■ **文本段落**:
Hive 数据仓库
Apache Hive是构建在Hadoop之上的数据仓库工具,可以将结构化的数据文件映射为一张数据库表,并提供类SQL查询功能。Hive让不熟悉MapReduce的开发人员也能进行大数据分析。
Hive 概述
什么是 Hive?
Hive最初由Facebook开发,用于处理海量的社交网络数据。它提供了一种类似SQL的查询语言——HiveQL(HQL),将SQL语句转换为MapReduce或Tez、Spark任务执行。
Hive的核心特点:
- 类SQL语法:降低大数据分析门槛
- 可扩展:支持自定义函数(UDF、UDAF、UDTF)
- 多引擎支持:可运行在MapReduce、Tez、Spark上
- 元数据管理:统一的元数据存储
Hive vs 传统数据库
| 维度 | Hive | 传统数据库 |
|---|---|---|
| 数据规模 | TB到PB级 | GB到TB级 |
| 查询延迟 | 分钟到小时 | 毫秒到秒 |
| 数据更新 | 不支持频繁更新 | 支持事务 |
| 适用场景 | 离线分析、数据仓库 | OLTP事务处理 |
| 扩展性 | 水平扩展 | 垂直扩展为主 |
Hive 架构
Hive的架构主要包括以下组件:
用户接口
- CLI:命令行接口
- JDBC/ODBC:标准数据库连接接口
- Web GUI:Web管理界面(如Hue)
元数据存储(Metastore)

收集的数据

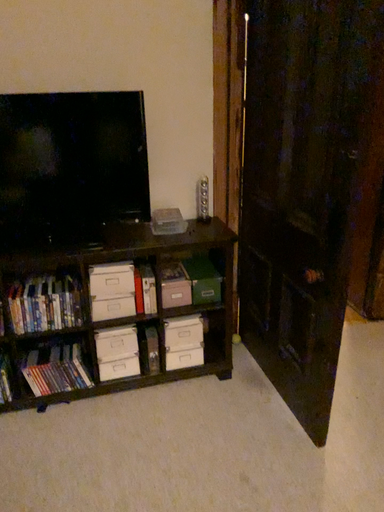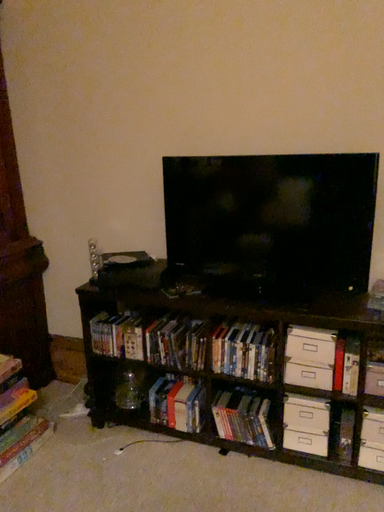
Question: Which way did the camera rotate in the video?

Choices:
 (A) rotated upward
 (B) rotated downward

Answer: (A)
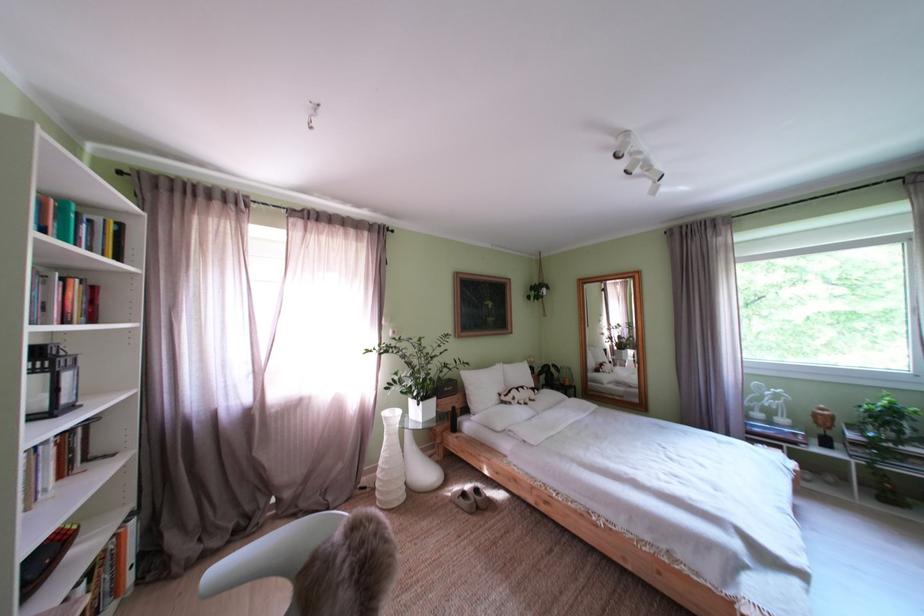
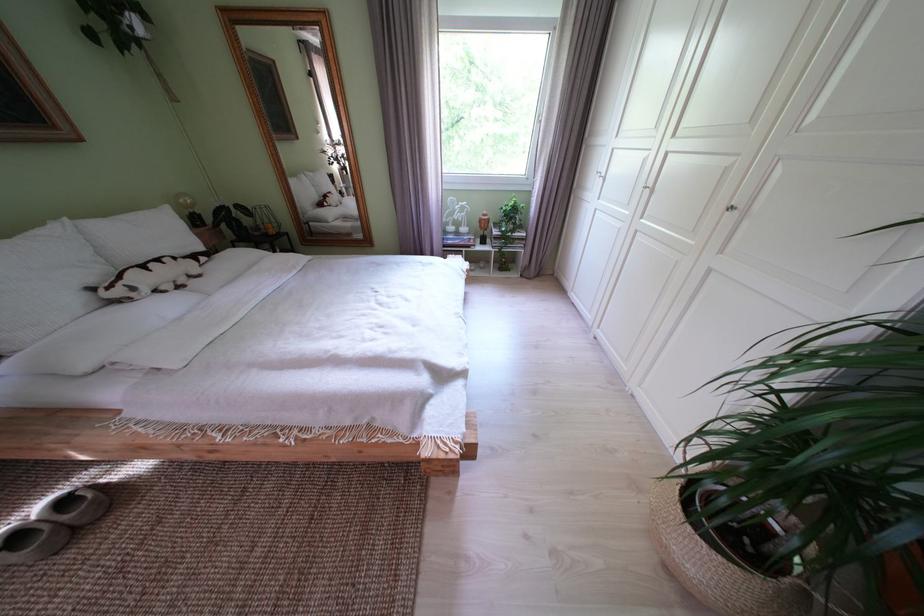
The point at (525, 405) is marked in the first image. Where is the corresponding point in the second image?

(146, 294)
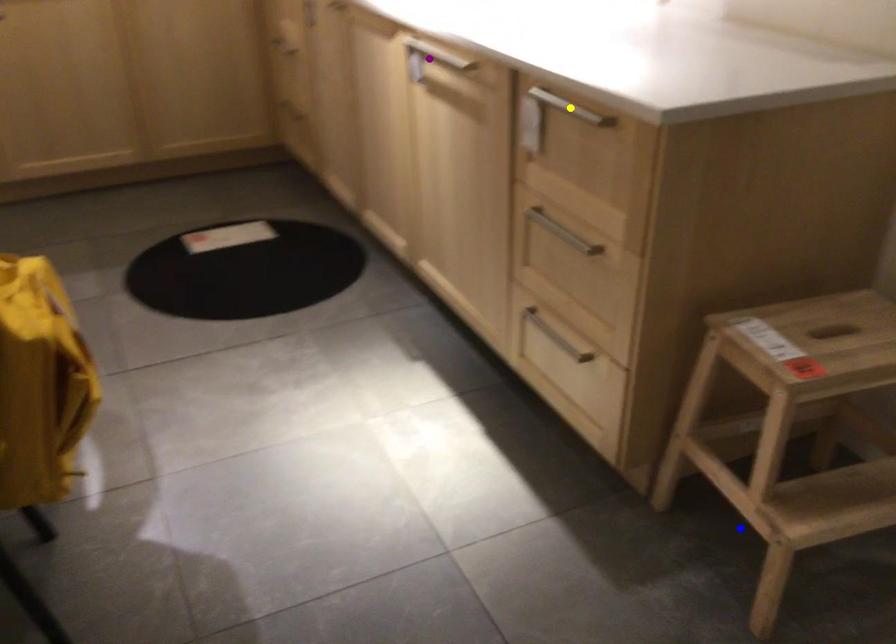
Order these from nearest to farthest:
- blue point
- purple point
- yellow point

yellow point → blue point → purple point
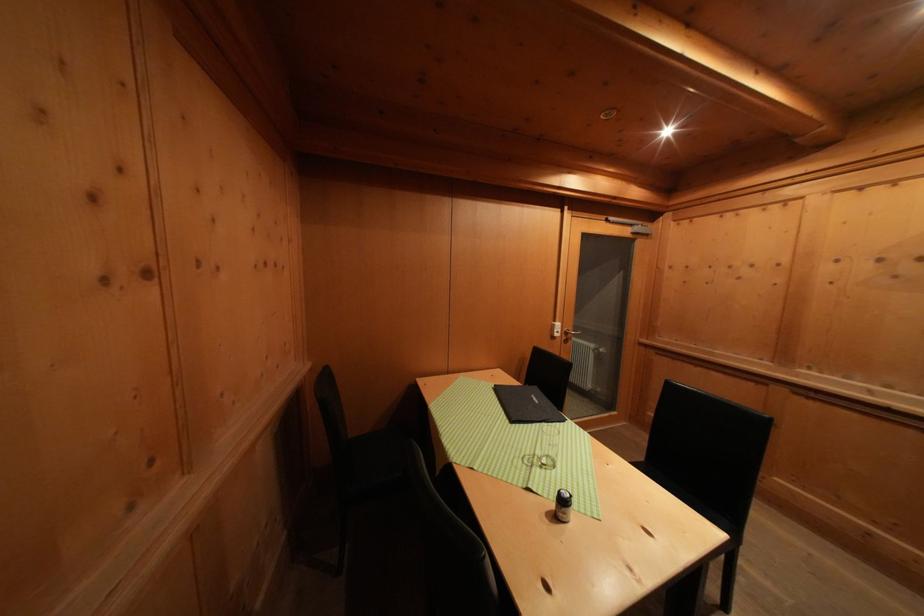
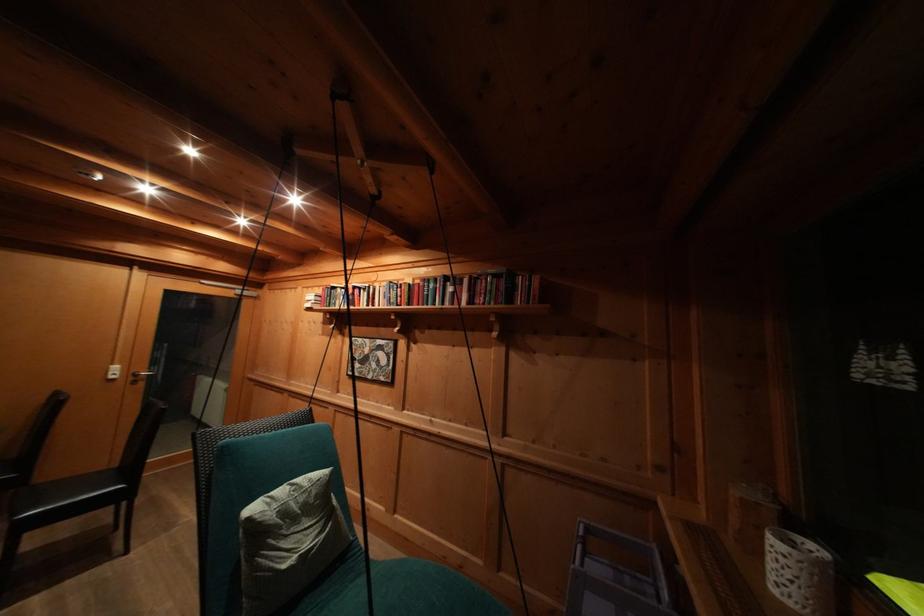
In the second image, find the point that corresponds to point (572, 339) in the first image.

(141, 379)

■ **任务要求 1**: 从条目中包含"Answer: (A)"的那一行开始,一直照抄到条目末尾,首尾两行都要包括,图片不要放进答案。
■ **任务要求 2**: 接着 Hive 数据仓库的文本停下的地方往下续写。
这些条目与 Hive 数据仓库的文本没有任何关系。

■ **练习结果 1**:
Answer: (A)
The point at (525, 405) is marked in the first image. Where is the corresponding point in the second image?

(146, 294)
Order these from nearest to farthest:
- blue point
- purple point
- yellow point

yellow point → blue point → purple point
In the second image, find the point that corresponds to point (572, 339) in the first image.

(141, 379)

■ **练习结果 2**:
存储Hive的元数据信息:
- 表名、列名、数据类型
- 表存储位置、分区信息
- 表属性、SerDe信息
驱动器(Driver)
核心组件,负责:
- 解析器:解析SQL语句
- 编译器:编译生成执行计划
- 优化器:优化执行计划
- 执行器:执行任务
执行引擎
实际执行任务的引擎:
- MapReduce:默认引擎
- Tez:DAG执行引擎,性能更好
- Spark:内存计算引擎
Hive 数据模型
数据库
Hive中的数据库是表的命名空间:
-- 创建数据库
CREATE DATABASE IF NOT EXISTS mydb
COMMENT 'My database'
LOCATION '/user/hive/warehouse/mydb.db';
-- 查看数据库
SHOW DATABASES;
DESCRIBE DATABASE mydb;
-- 使用数据库
USE mydb;
-- 删除数据库
DROP DATABASE IF EXISTS mydb CASCADE;
表
Hive表是数据映射的逻辑结构:
内部表(管理表)
内部表由Hive管理数据生命周期,删除表时数据也会被删除:
-- 创建内部表
CREATE TABLE IF NOT EXISTS employees (
id INT,
name STRING,
department STRING,
salary DECIMAL(10, 2)
)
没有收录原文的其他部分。